## What the task requires
Among the records that follow, set down only the lines from the one containing "CONGRATULATIONS EXTENDED TO" to the one containing "WHEREAS, After 20", both included, exactly.

## Data records
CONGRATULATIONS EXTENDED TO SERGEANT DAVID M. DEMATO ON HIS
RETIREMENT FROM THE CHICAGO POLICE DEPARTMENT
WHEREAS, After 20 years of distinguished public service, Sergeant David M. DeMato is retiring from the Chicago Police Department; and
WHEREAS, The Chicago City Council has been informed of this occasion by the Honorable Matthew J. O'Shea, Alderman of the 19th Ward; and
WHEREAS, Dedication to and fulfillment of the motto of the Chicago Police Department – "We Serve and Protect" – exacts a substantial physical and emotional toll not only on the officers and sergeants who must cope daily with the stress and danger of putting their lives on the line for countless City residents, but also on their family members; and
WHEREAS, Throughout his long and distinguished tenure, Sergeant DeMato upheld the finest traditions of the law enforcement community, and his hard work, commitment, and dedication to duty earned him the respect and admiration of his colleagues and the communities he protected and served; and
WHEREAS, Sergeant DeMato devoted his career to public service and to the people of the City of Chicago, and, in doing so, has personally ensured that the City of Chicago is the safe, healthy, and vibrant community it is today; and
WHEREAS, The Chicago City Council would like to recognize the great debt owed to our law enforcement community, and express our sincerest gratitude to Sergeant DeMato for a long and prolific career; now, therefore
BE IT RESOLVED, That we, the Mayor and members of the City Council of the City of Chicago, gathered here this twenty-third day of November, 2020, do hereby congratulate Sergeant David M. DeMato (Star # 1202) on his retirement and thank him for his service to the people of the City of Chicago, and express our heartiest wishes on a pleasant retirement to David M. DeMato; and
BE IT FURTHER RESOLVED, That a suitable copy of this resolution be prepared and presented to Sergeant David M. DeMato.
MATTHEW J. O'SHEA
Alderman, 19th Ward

==

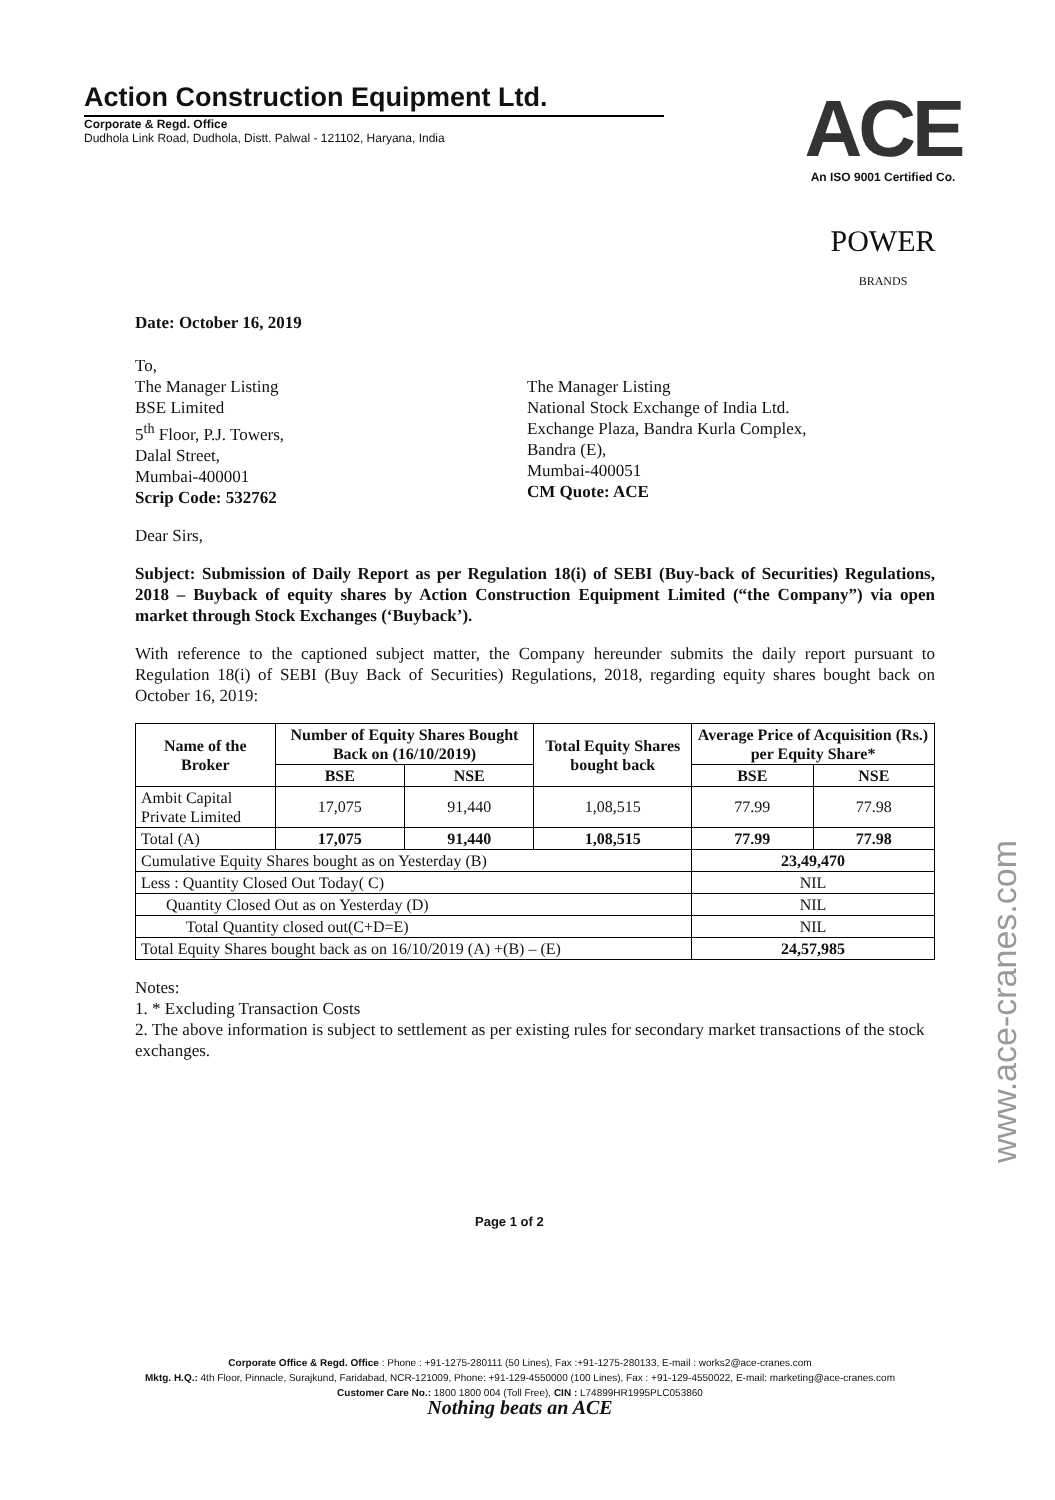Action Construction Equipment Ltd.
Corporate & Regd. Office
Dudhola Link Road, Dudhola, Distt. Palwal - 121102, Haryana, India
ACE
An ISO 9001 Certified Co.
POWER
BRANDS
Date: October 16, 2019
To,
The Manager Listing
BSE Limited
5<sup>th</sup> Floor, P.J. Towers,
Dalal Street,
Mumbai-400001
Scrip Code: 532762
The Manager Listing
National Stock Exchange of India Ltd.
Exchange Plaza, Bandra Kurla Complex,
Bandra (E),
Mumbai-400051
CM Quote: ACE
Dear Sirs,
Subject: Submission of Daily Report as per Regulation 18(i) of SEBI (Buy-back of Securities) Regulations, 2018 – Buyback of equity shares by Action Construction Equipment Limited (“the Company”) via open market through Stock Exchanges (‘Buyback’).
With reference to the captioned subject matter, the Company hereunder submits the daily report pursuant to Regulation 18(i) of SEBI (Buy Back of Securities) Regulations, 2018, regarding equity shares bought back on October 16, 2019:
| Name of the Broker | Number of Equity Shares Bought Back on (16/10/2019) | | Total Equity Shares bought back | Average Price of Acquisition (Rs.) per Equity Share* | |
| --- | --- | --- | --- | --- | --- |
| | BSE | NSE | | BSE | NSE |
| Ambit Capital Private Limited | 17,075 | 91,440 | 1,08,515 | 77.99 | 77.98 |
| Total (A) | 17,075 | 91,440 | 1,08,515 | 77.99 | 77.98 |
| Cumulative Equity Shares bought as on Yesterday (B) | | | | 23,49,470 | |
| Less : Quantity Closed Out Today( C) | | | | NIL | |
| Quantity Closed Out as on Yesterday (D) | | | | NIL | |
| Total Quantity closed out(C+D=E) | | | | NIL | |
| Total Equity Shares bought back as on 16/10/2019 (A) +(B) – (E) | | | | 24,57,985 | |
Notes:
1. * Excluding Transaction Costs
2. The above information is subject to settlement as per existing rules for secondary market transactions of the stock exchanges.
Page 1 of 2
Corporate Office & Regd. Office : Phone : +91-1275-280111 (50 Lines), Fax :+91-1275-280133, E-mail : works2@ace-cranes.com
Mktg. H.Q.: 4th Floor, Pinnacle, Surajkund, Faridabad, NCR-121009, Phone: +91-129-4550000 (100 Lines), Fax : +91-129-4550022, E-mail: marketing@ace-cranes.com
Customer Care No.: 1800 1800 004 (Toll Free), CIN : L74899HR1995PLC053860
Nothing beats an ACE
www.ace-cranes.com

--

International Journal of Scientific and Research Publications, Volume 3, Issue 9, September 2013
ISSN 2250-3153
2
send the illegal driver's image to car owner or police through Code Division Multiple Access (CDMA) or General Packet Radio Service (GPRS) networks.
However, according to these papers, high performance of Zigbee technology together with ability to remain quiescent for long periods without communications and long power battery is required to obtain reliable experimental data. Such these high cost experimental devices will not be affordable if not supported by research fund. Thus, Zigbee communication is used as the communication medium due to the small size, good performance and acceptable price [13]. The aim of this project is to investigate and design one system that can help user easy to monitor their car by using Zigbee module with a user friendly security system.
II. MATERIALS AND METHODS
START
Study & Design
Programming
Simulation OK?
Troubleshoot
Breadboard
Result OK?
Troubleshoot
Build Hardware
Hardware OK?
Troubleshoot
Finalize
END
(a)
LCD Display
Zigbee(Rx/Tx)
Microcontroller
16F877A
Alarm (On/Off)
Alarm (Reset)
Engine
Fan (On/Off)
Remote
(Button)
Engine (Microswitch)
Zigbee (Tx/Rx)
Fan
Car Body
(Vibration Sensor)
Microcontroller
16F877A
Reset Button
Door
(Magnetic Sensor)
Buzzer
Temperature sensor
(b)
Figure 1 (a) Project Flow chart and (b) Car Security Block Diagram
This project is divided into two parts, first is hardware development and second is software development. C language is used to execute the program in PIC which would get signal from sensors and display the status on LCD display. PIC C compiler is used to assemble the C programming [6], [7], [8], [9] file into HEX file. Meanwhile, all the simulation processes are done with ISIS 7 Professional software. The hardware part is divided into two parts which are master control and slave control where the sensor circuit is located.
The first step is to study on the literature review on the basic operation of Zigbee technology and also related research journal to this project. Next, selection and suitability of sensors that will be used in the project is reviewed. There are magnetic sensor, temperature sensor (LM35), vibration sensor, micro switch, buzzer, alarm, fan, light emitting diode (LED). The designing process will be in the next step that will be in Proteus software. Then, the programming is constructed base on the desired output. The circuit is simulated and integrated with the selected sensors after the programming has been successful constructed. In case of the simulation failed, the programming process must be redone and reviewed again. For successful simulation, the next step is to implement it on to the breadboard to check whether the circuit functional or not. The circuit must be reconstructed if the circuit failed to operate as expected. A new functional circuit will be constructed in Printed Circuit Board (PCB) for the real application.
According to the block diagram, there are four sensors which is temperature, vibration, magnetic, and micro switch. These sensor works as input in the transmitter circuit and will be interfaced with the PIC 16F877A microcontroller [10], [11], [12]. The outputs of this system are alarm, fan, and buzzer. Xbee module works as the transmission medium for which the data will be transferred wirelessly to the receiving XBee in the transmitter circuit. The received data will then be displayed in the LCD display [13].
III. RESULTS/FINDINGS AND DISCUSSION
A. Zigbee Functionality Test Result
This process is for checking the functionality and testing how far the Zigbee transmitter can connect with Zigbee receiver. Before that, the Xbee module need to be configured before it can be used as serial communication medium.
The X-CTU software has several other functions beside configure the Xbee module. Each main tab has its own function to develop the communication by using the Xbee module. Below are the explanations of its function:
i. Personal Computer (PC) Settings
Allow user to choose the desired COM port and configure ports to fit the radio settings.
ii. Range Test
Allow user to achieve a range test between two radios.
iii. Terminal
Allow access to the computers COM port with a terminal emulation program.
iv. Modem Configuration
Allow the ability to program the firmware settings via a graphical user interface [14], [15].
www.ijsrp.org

## The completed task
CONGRATULATIONS EXTENDED TO SERGEANT DAVID M. DEMATO ON HIS
RETIREMENT FROM THE CHICAGO POLICE DEPARTMENT
WHEREAS, After 20 years of distinguished public service, Sergeant David M. DeMato is retiring from the Chicago Police Department; and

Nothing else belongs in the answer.